D’autre part, les analyses sur une région du génome viral montrent une homologie de séquence de 99,8 % ou 99,9 % entre des souches virales WN provenant de malades décédés d’encéphalite et les virus WN isolés chez le flamant du parc zoologique du Bronx, des corneilles du New Jersey et de l’Etat de New York, et des moustiques capturés dans la région.
Tout indique donc qu’un seul virus WN a circulé pendant l’épidémie humaine et l’épizootie à la fin de l’été dernier dans le nord-est des Etats-Unis. Elles pourraient être imputables à un virus NW qui circule dans la région méditerranéenne depuis 1998. L’absence de cas humains d’encéphalite lors de l’épizootie en Israël pourrait s’expliquer par une immunité vis-à-vis du virus WN parmi les Israéliens, notent les chercheurs.
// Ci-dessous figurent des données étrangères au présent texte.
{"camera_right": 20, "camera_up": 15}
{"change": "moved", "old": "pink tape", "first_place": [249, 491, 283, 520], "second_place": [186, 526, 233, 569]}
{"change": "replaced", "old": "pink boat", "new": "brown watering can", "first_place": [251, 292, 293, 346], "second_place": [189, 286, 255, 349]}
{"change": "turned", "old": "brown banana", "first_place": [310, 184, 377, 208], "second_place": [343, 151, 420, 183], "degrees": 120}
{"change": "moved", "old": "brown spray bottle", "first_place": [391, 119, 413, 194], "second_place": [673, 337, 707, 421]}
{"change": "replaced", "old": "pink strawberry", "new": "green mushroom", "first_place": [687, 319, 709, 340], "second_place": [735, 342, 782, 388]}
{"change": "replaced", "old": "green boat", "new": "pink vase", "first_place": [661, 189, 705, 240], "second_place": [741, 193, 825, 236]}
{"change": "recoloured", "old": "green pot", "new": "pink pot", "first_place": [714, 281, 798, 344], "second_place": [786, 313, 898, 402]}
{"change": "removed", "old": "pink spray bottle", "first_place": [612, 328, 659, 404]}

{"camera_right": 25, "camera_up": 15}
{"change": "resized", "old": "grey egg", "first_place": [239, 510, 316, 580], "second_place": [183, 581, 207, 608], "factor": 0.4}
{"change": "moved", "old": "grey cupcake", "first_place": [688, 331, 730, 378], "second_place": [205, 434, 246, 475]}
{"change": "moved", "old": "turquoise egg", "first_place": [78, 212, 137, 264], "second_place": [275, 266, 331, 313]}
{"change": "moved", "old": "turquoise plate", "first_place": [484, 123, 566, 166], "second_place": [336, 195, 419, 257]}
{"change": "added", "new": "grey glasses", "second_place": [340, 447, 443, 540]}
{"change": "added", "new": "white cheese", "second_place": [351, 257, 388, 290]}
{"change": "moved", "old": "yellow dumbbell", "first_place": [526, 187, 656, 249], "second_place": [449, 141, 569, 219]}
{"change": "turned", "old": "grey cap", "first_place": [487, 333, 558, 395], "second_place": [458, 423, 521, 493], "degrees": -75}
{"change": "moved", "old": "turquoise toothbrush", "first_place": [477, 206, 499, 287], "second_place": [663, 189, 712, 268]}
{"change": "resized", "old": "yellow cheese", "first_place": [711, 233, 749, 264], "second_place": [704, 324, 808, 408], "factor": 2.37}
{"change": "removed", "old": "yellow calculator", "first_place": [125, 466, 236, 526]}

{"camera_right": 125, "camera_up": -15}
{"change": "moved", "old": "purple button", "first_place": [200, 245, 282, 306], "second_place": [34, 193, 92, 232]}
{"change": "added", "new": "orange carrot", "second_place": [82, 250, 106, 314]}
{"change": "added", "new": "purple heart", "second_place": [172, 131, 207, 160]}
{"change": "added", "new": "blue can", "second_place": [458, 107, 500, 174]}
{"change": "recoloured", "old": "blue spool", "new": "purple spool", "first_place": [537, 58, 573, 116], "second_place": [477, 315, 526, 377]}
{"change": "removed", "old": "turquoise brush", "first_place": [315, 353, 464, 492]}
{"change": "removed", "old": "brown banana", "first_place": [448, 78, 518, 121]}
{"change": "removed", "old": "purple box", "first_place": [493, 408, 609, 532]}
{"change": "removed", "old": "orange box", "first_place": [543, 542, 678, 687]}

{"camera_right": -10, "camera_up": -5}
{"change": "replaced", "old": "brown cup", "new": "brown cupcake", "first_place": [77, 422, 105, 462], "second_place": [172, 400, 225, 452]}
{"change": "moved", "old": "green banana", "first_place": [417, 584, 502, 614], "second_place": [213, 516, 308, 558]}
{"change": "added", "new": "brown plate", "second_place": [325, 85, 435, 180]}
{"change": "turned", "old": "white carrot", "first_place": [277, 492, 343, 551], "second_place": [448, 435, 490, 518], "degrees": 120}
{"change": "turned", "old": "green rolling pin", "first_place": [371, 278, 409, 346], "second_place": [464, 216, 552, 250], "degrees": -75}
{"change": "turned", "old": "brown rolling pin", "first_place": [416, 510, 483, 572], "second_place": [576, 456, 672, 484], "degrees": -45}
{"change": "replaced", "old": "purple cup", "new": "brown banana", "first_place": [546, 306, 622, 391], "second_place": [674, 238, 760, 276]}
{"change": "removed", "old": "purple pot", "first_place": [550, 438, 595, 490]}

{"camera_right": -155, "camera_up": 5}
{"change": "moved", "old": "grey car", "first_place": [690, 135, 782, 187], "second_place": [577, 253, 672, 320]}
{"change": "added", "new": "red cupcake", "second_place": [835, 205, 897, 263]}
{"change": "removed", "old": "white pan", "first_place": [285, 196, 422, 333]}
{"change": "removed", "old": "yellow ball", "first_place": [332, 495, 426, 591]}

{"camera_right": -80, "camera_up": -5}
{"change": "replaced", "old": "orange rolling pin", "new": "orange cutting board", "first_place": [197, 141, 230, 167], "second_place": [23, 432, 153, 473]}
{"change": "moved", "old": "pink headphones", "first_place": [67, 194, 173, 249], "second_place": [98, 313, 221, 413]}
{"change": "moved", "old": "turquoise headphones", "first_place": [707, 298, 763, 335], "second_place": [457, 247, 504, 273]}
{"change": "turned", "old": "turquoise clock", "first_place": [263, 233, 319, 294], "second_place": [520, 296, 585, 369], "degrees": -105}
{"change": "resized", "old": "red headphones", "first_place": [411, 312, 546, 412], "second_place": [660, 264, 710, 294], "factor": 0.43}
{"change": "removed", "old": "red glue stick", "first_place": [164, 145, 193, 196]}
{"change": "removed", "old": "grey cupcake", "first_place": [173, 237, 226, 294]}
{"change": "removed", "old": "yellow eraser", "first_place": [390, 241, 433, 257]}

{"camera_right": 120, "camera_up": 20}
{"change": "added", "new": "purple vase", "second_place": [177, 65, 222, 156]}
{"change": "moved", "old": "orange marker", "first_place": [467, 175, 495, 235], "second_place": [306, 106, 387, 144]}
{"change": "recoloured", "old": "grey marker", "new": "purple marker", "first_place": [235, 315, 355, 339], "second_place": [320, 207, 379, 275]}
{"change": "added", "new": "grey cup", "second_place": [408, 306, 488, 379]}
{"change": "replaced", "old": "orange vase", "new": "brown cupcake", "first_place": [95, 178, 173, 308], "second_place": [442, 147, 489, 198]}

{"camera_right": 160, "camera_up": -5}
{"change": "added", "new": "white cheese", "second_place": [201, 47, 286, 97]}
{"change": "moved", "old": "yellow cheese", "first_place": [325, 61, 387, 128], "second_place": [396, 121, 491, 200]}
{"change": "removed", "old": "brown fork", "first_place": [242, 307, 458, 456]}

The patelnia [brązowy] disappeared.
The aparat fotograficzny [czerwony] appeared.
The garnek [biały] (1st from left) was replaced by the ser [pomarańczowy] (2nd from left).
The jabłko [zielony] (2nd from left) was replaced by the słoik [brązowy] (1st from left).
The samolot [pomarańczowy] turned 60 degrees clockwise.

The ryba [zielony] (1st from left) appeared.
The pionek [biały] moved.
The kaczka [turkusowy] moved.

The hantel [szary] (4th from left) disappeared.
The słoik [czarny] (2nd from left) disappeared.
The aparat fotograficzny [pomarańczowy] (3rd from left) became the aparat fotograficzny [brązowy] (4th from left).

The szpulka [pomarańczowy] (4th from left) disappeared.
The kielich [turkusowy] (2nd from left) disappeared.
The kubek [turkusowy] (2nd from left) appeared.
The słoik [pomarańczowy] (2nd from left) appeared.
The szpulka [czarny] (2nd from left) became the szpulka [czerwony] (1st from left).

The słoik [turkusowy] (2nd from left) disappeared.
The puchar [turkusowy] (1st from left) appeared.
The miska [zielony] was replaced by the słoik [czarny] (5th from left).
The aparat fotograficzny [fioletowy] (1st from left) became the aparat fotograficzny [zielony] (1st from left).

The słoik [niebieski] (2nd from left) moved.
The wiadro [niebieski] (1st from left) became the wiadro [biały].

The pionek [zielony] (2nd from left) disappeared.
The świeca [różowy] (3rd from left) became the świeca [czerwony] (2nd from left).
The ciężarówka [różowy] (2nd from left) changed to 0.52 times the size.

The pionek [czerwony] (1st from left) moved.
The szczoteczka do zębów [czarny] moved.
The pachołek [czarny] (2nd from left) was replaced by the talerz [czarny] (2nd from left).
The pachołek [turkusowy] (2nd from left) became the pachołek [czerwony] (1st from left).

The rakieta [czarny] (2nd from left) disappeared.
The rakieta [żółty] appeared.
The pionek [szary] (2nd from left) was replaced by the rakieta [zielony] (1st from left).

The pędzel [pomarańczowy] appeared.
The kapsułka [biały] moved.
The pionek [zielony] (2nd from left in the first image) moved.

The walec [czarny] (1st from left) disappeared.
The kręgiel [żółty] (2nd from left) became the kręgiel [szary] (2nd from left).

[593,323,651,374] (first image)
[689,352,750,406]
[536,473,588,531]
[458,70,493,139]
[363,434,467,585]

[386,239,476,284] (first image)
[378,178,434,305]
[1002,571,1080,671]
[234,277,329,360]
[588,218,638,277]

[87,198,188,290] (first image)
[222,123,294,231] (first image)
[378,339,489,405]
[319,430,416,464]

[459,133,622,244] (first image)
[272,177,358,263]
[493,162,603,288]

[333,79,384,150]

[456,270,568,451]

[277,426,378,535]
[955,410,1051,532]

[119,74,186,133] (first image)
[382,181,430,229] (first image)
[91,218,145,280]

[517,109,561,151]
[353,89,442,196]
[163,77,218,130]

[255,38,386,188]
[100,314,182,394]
Selon eux, le virus WN a pu rentrer aux Etats-Unis par de nombreuses voies possibles : l’arrivée de voyageurs infectés, l’importation illégale d’oiseaux ou d’animaux domestiques, des moustiques infectés, des tiques.
Dans la mesure où il n’est pas possible de prédire si le virus WN réapparaîtra en l’an 2000, les différents acteurs du système de santé publique doivent être préparés à cette éventualité, concluent-ils.
Source : Science, 17 décembre 1999, vol.286, 2331-3, 2333-6 et New York Department of Health.